#### [Page extract]
-- Start --

Bug 1764015

Summary: geo-rep syncing significantly behind and also only one of the directories are synced with tracebacks seen
Product: [Community] GlusterFS Reporter: Kotresh HR <khiremat>
Component: geo-replicationAssignee: Kotresh HR <khiremat>
Status: CLOSED NEXTRELEASE QA Contact:
Severity: urgent Docs Contact:
Priority: unspecified    
Version: 7CC: amukherj, avishwan, bugs, csaba, hgowtham, khiremat, ksubrahm, moagrawa, nchilaka, rgowdapp, rhinduja, rhs-bugs, sheggodu, spalai, storage-qa-internal, sunkumar
Target Milestone: ---   
Target Release: ---   
Hardware: Unspecified   
OS: Unspecified   
Whiteboard:
Fixed In Version: Doc Type: If docs needed, set a value
Doc Text:
Story Points: ---
Clone Of: 1737484 Environment:
Last Closed: 2019-11-11 08:56:07 UTC Type: ---
Regression: --- Mount Type: ---
Documentation: --- CRM:
Verified Versions: Category: ---
oVirt Team: --- RHEL 7.3 requirements from Atomic Host:
Cloudforms Team: --- Target Upstream Version:
Embargoed:
Bug Depends On: 1729915, 1737484, 1764174    
Bug Blocks:    

Comment 1 Kotresh HR 2019-10-22 07:34:55 UTC
Description of problem:
=======================
had setup a georep session b/w a 4x3 master volume and 4x(4+2) ec volume.
I see below issues in my test-bed
1) the volume has two main directories, called IOs and logs, with IOs directory being the place where all the workloads related IOs are happpening. logs directory is hosting a dedicated file for each client which is collecting the resource output every few minutes in append mode. The problem is till now, ie after about 3 days, the logs directory hasn't even been created
2) the syncing has been very slow paced, even after 3 days, slave is yet to catch up. Master had about 1.1TB data while slave has just about 350gb of data
3) I have seen some tracebacks in gsync log as below

/var/log/glusterfs/geo-replication/nonfuncvol_rhs-gp-srv13.lab.eng.blr.redhat.com_nonfuncvol-slave/gsyncd.log-20190714

[2019-07-13 12:26:53.408348] E [syncdutils(worker /gluster/brick1/nonfuncvol-sv01):338:log_raise_exception] <top>: FA
IL: 
Traceback (most recent call last):
  File "/usr/libexec/glusterfs/python/syncdaemon/syncdutils.py", line 368, in twrap
    tf(*aargs)

-- End --

#### [Listed records]
-- Start --

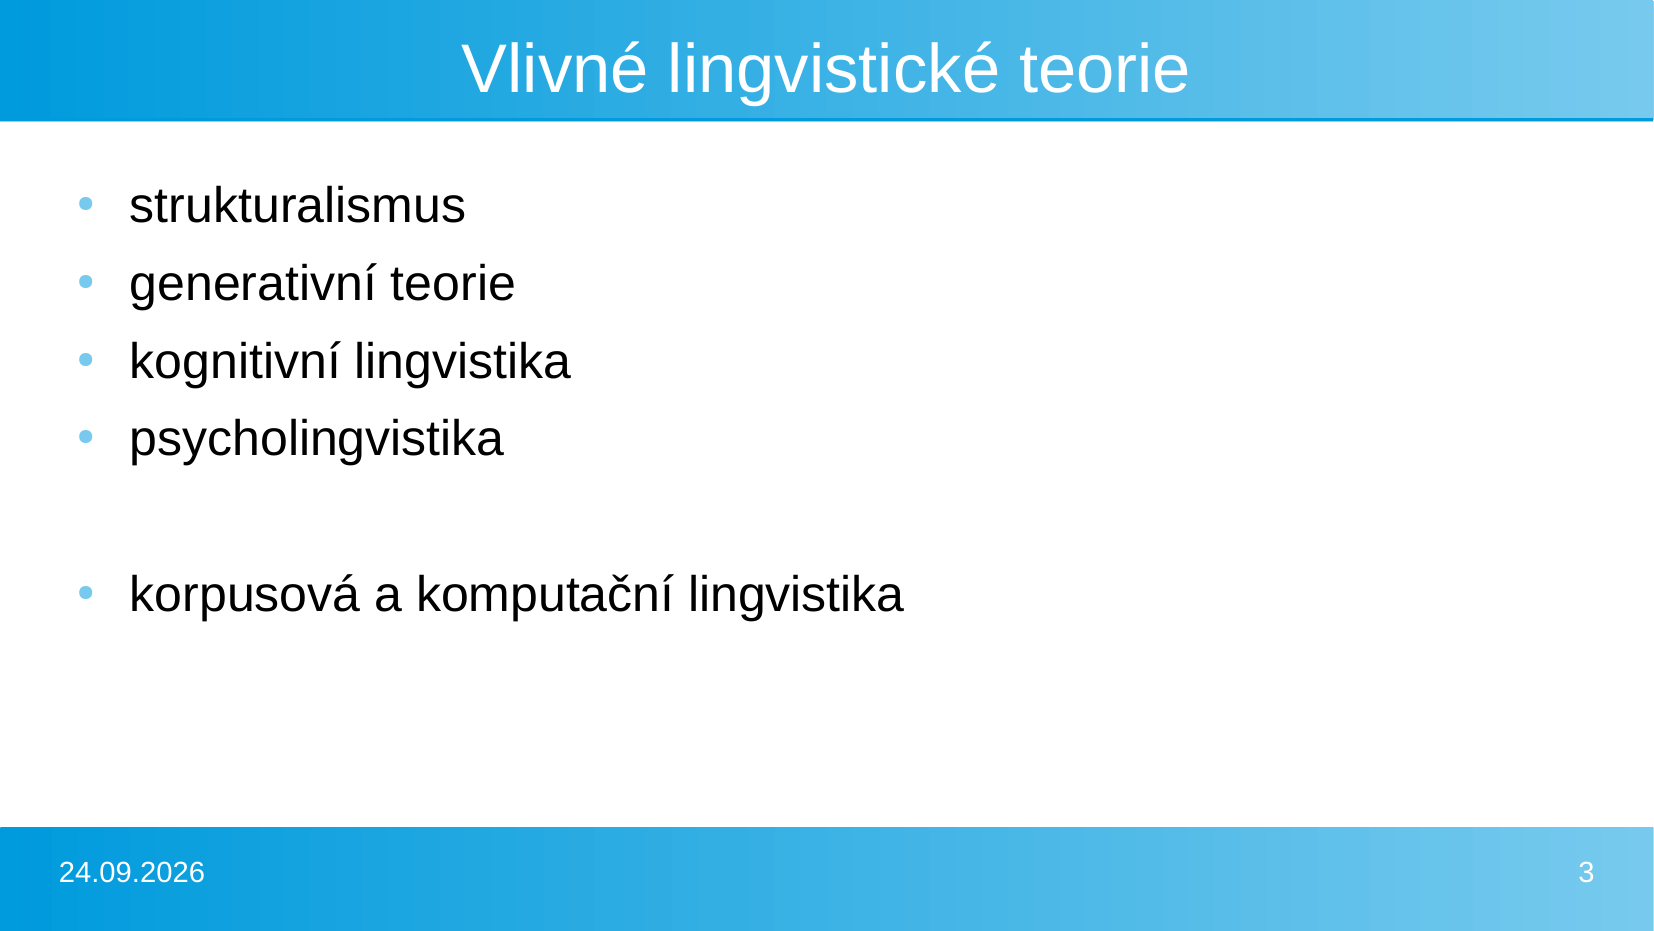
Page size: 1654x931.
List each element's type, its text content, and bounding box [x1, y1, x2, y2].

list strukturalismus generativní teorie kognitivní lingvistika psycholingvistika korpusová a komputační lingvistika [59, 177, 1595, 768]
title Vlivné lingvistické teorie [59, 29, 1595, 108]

-- End --
-- Start --

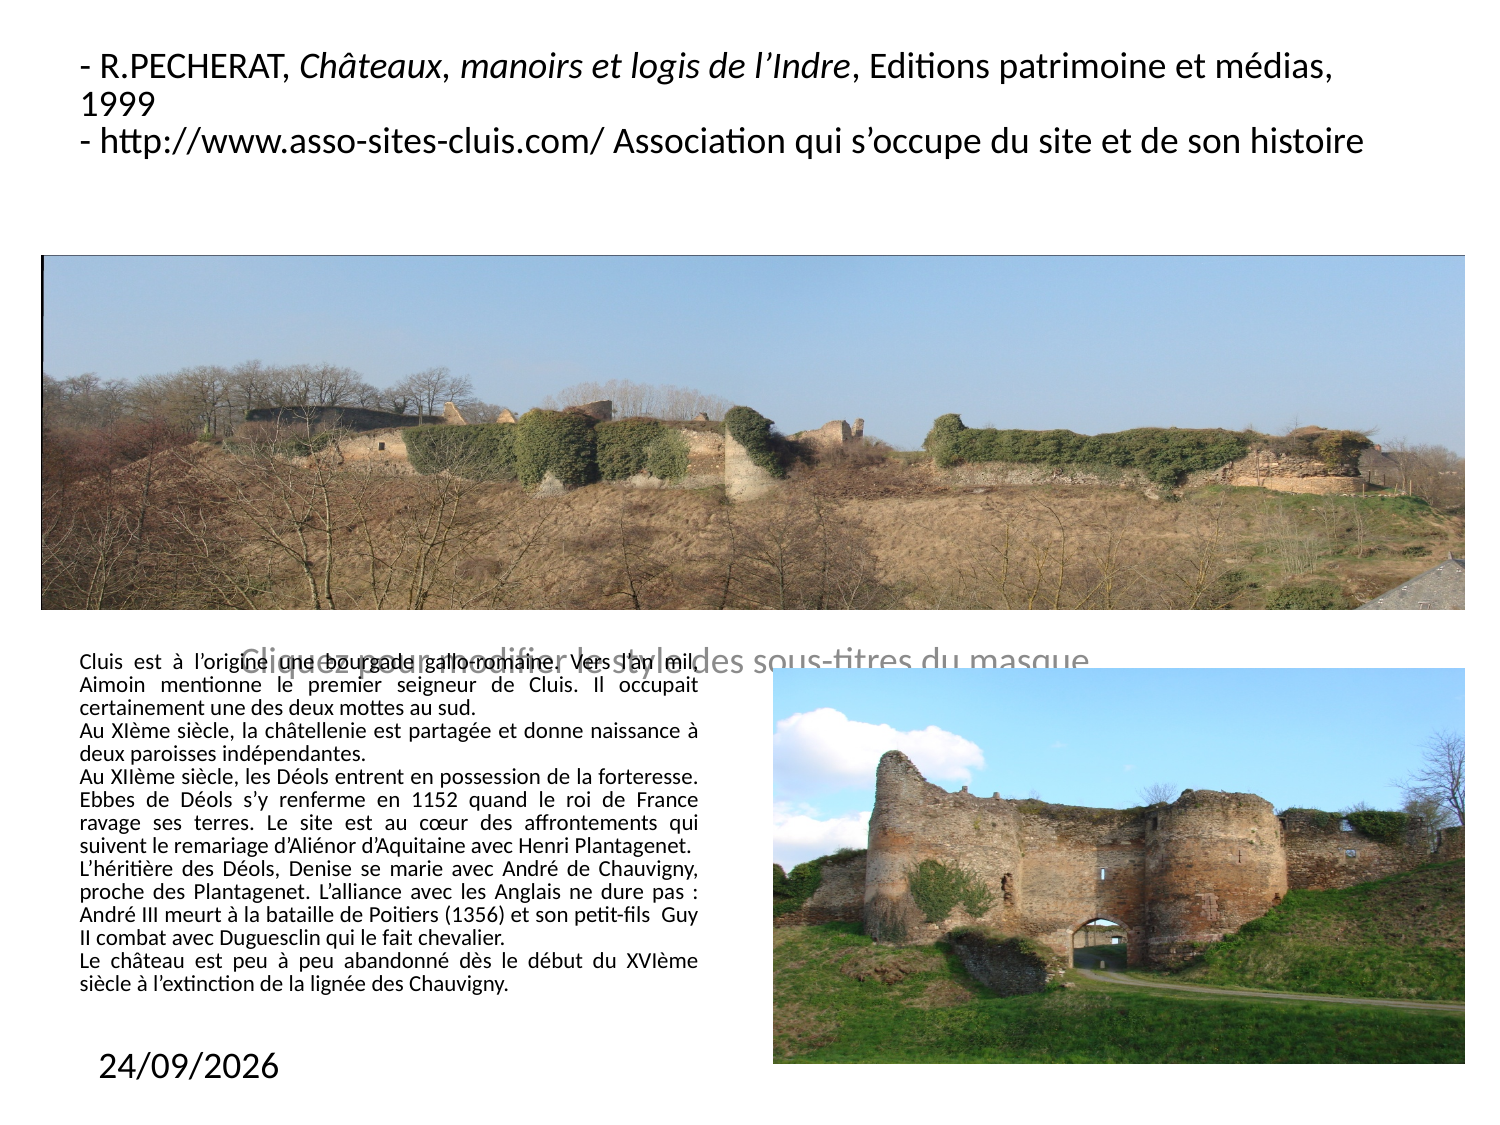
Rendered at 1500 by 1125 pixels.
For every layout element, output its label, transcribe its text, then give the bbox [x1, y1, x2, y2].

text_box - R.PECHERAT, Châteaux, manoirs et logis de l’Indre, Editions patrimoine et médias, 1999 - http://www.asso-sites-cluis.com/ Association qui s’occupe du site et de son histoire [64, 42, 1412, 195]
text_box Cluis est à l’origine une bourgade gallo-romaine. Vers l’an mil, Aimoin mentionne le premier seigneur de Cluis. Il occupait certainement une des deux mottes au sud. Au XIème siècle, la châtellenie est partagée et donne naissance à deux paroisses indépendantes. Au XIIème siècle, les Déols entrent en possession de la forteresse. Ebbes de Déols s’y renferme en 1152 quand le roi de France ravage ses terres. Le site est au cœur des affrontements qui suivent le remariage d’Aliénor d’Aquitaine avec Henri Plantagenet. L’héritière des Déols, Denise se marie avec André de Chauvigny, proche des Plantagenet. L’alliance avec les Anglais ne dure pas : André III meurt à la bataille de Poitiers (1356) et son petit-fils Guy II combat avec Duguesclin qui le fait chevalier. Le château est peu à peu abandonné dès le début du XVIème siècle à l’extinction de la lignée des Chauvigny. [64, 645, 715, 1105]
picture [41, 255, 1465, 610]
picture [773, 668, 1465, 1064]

-- End --

#### [The problem]
In the bug report, how much data did the master hold compared with the slave?

#### [Problem solution]
The master had about 1.1TB of data, while the slave had only about 350gb.